Take the records below and set them down exactly, so that every line matches the original.

DATA EXTRACT START

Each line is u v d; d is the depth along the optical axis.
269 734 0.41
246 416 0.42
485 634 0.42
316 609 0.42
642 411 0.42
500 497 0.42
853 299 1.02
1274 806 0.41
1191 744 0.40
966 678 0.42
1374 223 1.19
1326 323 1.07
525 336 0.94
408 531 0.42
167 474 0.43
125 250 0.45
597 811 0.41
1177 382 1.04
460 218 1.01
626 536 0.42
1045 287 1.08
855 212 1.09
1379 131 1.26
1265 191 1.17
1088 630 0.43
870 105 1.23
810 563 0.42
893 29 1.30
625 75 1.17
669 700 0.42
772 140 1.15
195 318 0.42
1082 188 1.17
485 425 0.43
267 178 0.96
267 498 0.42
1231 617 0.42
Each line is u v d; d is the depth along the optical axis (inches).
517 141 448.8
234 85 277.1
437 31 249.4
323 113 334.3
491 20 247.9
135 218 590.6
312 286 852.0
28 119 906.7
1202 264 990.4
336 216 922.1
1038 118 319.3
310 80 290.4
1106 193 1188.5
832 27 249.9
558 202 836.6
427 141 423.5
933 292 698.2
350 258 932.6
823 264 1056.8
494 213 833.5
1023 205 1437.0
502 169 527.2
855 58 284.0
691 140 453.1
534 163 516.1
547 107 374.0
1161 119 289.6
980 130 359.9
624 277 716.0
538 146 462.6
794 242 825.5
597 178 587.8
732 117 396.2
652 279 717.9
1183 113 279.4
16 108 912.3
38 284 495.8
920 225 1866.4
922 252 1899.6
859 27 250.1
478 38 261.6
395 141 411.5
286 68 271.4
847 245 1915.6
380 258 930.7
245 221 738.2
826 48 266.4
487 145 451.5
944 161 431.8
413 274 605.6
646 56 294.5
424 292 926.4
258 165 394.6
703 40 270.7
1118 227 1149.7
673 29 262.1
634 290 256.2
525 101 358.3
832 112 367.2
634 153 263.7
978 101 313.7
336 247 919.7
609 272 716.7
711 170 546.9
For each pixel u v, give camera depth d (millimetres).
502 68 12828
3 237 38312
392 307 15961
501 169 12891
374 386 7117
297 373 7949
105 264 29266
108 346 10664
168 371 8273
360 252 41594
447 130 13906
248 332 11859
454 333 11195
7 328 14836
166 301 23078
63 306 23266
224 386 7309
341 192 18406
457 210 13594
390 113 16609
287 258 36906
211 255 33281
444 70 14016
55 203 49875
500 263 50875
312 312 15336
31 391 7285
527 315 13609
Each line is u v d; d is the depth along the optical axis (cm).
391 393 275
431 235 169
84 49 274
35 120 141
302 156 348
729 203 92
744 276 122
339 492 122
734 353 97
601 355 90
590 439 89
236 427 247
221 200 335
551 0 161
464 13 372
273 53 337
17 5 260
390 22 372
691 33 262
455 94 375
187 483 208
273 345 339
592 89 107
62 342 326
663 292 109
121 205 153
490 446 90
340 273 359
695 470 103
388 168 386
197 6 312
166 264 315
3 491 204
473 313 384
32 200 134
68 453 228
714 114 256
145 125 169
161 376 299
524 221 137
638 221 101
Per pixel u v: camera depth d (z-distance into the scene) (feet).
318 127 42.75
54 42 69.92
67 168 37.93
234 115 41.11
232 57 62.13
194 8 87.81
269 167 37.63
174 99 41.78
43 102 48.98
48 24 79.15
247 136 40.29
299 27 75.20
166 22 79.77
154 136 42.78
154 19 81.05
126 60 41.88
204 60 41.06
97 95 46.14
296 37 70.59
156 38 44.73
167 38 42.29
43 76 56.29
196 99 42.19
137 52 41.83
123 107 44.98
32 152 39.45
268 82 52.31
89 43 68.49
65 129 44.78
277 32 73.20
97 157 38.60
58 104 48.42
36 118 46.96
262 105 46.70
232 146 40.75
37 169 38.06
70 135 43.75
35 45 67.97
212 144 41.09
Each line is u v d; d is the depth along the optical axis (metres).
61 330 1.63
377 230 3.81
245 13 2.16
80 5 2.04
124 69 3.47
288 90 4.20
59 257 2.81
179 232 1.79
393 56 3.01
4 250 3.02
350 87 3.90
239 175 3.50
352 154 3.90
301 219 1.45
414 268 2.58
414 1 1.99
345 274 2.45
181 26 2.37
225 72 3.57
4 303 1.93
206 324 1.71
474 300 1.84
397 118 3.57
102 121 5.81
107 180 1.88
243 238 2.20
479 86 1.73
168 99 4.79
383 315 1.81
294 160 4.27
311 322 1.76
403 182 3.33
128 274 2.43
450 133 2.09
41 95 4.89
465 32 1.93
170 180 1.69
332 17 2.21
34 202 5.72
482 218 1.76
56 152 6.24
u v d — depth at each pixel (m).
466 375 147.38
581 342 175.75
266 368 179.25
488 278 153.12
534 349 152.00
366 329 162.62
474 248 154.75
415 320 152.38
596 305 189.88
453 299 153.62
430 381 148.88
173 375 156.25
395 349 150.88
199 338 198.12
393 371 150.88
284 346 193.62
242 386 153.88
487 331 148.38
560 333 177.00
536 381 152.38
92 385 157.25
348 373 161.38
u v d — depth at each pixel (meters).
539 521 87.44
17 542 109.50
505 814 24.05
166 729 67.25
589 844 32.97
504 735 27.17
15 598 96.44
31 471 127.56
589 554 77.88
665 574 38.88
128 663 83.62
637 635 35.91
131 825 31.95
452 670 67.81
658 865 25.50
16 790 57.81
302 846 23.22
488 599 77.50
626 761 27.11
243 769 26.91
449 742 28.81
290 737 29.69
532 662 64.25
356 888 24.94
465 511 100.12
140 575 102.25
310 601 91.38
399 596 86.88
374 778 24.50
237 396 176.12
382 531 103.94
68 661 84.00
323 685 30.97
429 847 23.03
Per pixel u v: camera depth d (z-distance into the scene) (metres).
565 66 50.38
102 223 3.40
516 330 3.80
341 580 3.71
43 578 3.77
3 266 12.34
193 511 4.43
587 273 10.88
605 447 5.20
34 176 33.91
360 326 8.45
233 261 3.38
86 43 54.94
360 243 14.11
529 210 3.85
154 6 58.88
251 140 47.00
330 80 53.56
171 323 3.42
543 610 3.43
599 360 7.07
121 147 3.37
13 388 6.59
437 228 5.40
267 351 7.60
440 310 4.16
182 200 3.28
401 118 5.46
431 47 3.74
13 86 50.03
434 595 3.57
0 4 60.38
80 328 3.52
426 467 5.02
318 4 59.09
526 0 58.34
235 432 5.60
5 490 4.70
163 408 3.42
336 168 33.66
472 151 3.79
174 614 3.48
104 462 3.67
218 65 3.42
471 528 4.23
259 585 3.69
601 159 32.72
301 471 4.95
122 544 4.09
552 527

DATA EXTRACT END

§ **TASK RESPONSE**:
Each line is u v d; d is the depth along the optical axis.
269 734 0.41
246 416 0.42
485 634 0.42
316 609 0.42
642 411 0.42
500 497 0.42
853 299 1.02
1274 806 0.41
1191 744 0.40
966 678 0.42
1374 223 1.19
1326 323 1.07
525 336 0.94
408 531 0.42
167 474 0.43
125 250 0.45
597 811 0.41
1177 382 1.04
460 218 1.01
626 536 0.42
1045 287 1.08
855 212 1.09
1379 131 1.26
1265 191 1.17
1088 630 0.43
870 105 1.23
810 563 0.42
893 29 1.30
625 75 1.17
669 700 0.42
772 140 1.15
195 318 0.42
1082 188 1.17
485 425 0.43
267 178 0.96
267 498 0.42
1231 617 0.42
Each line is u v d; d is the depth along the optical axis (inches).
517 141 448.8
234 85 277.1
437 31 249.4
323 113 334.3
491 20 247.9
135 218 590.6
312 286 852.0
28 119 906.7
1202 264 990.4
336 216 922.1
1038 118 319.3
310 80 290.4
1106 193 1188.5
832 27 249.9
558 202 836.6
427 141 423.5
933 292 698.2
350 258 932.6
823 264 1056.8
494 213 833.5
1023 205 1437.0
502 169 527.2
855 58 284.0
691 140 453.1
534 163 516.1
547 107 374.0
1161 119 289.6
980 130 359.9
624 277 716.0
538 146 462.6
794 242 825.5
597 178 587.8
732 117 396.2
652 279 717.9
1183 113 279.4
16 108 912.3
38 284 495.8
920 225 1866.4
922 252 1899.6
859 27 250.1
478 38 261.6
395 141 411.5
286 68 271.4
847 245 1915.6
380 258 930.7
245 221 738.2
826 48 266.4
487 145 451.5
944 161 431.8
413 274 605.6
646 56 294.5
424 292 926.4
258 165 394.6
703 40 270.7
1118 227 1149.7
673 29 262.1
634 290 256.2
525 101 358.3
832 112 367.2
634 153 263.7
978 101 313.7
336 247 919.7
609 272 716.7
711 170 546.9
For each pixel u v, give camera depth d (millimetres).
502 68 12828
3 237 38312
392 307 15961
501 169 12891
374 386 7117
297 373 7949
105 264 29266
108 346 10664
168 371 8273
360 252 41594
447 130 13906
248 332 11859
454 333 11195
7 328 14836
166 301 23078
63 306 23266
224 386 7309
341 192 18406
457 210 13594
390 113 16609
287 258 36906
211 255 33281
444 70 14016
55 203 49875
500 263 50875
312 312 15336
31 391 7285
527 315 13609
Each line is u v d; d is the depth along the optical axis (cm).
391 393 275
431 235 169
84 49 274
35 120 141
302 156 348
729 203 92
744 276 122
339 492 122
734 353 97
601 355 90
590 439 89
236 427 247
221 200 335
551 0 161
464 13 372
273 53 337
17 5 260
390 22 372
691 33 262
455 94 375
187 483 208
273 345 339
592 89 107
62 342 326
663 292 109
121 205 153
490 446 90
340 273 359
695 470 103
388 168 386
197 6 312
166 264 315
3 491 204
473 313 384
32 200 134
68 453 228
714 114 256
145 125 169
161 376 299
524 221 137
638 221 101
Per pixel u v: camera depth d (z-distance into the scene) (feet).
318 127 42.75
54 42 69.92
67 168 37.93
234 115 41.11
232 57 62.13
194 8 87.81
269 167 37.63
174 99 41.78
43 102 48.98
48 24 79.15
247 136 40.29
299 27 75.20
166 22 79.77
154 136 42.78
154 19 81.05
126 60 41.88
204 60 41.06
97 95 46.14
296 37 70.59
156 38 44.73
167 38 42.29
43 76 56.29
196 99 42.19
137 52 41.83
123 107 44.98
32 152 39.45
268 82 52.31
89 43 68.49
65 129 44.78
277 32 73.20
97 157 38.60
58 104 48.42
36 118 46.96
262 105 46.70
232 146 40.75
37 169 38.06
70 135 43.75
35 45 67.97
212 144 41.09
Each line is u v d; d is the depth along the optical axis (metres).
61 330 1.63
377 230 3.81
245 13 2.16
80 5 2.04
124 69 3.47
288 90 4.20
59 257 2.81
179 232 1.79
393 56 3.01
4 250 3.02
350 87 3.90
239 175 3.50
352 154 3.90
301 219 1.45
414 268 2.58
414 1 1.99
345 274 2.45
181 26 2.37
225 72 3.57
4 303 1.93
206 324 1.71
474 300 1.84
397 118 3.57
102 121 5.81
107 180 1.88
243 238 2.20
479 86 1.73
168 99 4.79
383 315 1.81
294 160 4.27
311 322 1.76
403 182 3.33
128 274 2.43
450 133 2.09
41 95 4.89
465 32 1.93
170 180 1.69
332 17 2.21
34 202 5.72
482 218 1.76
56 152 6.24
u v d — depth at each pixel (m).
466 375 147.38
581 342 175.75
266 368 179.25
488 278 153.12
534 349 152.00
366 329 162.62
474 248 154.75
415 320 152.38
596 305 189.88
453 299 153.62
430 381 148.88
173 375 156.25
395 349 150.88
199 338 198.12
393 371 150.88
284 346 193.62
242 386 153.88
487 331 148.38
560 333 177.00
536 381 152.38
92 385 157.25
348 373 161.38
u v d — depth at each pixel (meters).
539 521 87.44
17 542 109.50
505 814 24.05
166 729 67.25
589 844 32.97
504 735 27.17
15 598 96.44
31 471 127.56
589 554 77.88
665 574 38.88
128 663 83.62
637 635 35.91
131 825 31.95
452 670 67.81
658 865 25.50
16 790 57.81
302 846 23.22
488 599 77.50
626 761 27.11
243 769 26.91
449 742 28.81
290 737 29.69
532 662 64.25
356 888 24.94
465 511 100.12
140 575 102.25
310 601 91.38
399 596 86.88
374 778 24.50
237 396 176.12
382 531 103.94
68 661 84.00
323 685 30.97
429 847 23.03
Per pixel u v: camera depth d (z-distance into the scene) (metres).
565 66 50.38
102 223 3.40
516 330 3.80
341 580 3.71
43 578 3.77
3 266 12.34
193 511 4.43
587 273 10.88
605 447 5.20
34 176 33.91
360 326 8.45
233 261 3.38
86 43 54.94
360 243 14.11
529 210 3.85
154 6 58.88
251 140 47.00
330 80 53.56
171 323 3.42
543 610 3.43
599 360 7.07
121 147 3.37
13 388 6.59
437 228 5.40
267 351 7.60
440 310 4.16
182 200 3.28
401 118 5.46
431 47 3.74
13 86 50.03
434 595 3.57
0 4 60.38
80 328 3.52
426 467 5.02
318 4 59.09
526 0 58.34
235 432 5.60
5 490 4.70
163 408 3.42
336 168 33.66
472 151 3.79
174 614 3.48
104 462 3.67
218 65 3.42
471 528 4.23
259 585 3.69
601 159 32.72
301 471 4.95
122 544 4.09
552 527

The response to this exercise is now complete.